THE PROBLEM: Out of the lines below, please list those that hold the string "with".
⁂
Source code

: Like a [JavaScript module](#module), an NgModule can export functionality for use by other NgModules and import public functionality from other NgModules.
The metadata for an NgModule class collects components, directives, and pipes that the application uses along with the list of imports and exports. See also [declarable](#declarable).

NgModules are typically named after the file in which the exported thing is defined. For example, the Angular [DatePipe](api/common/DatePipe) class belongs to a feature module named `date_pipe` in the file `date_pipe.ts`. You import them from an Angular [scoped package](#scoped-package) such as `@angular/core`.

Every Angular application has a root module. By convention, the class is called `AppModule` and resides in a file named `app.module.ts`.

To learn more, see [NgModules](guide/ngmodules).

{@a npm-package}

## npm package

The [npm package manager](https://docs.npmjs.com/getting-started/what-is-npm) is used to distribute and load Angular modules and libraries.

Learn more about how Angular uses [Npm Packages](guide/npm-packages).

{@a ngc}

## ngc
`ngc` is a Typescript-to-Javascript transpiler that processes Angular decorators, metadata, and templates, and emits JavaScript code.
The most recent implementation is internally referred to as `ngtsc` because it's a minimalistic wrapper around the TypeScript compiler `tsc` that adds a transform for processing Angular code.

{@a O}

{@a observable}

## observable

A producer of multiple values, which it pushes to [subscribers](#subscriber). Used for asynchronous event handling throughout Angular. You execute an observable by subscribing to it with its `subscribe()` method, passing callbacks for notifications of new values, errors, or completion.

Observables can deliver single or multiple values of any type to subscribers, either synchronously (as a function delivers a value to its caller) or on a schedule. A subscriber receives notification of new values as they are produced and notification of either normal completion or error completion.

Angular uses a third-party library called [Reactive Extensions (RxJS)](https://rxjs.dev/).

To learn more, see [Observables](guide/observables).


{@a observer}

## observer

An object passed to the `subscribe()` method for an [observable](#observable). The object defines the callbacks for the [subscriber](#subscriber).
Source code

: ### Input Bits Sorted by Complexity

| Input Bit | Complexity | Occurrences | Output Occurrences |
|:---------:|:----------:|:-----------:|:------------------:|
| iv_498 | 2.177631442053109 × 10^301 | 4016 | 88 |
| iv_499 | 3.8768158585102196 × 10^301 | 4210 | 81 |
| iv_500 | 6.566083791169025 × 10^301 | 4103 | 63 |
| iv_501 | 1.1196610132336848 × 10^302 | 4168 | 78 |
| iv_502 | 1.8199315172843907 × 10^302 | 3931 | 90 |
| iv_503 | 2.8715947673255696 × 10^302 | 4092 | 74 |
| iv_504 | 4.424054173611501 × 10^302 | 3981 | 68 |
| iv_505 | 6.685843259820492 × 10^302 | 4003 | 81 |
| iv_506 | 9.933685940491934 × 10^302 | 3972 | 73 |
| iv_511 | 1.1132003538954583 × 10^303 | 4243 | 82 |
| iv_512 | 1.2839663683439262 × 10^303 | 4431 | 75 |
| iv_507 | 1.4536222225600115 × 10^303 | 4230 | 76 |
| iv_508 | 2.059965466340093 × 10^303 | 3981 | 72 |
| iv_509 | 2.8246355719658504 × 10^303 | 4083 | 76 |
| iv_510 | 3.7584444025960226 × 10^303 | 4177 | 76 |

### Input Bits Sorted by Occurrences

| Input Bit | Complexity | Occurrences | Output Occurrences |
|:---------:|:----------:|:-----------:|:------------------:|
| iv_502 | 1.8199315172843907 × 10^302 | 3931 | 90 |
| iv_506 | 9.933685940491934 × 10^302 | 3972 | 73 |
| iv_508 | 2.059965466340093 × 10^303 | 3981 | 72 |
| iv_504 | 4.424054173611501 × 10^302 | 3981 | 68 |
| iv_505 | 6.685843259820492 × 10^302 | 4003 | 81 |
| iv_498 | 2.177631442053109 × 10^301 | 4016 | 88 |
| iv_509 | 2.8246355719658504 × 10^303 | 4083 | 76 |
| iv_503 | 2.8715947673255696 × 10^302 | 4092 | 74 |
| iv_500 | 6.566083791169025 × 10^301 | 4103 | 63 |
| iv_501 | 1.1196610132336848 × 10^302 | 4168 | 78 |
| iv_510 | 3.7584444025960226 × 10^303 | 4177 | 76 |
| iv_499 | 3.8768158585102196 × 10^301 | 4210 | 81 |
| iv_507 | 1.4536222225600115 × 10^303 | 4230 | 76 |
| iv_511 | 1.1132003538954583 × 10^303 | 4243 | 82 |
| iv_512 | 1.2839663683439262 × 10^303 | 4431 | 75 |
⁂
WRITTEN ANSWER:
The metadata for an NgModule class collects components, directives, and pipes that the application uses along with the list of imports and exports. See also [declarable](#declarable).
A producer of multiple values, which it pushes to [subscribers](#subscriber). Used for asynchronous event handling throughout Angular. You execute an observable by subscribing to it with its `subscribe()` method, passing callbacks for notifications of new values, errors, or completion.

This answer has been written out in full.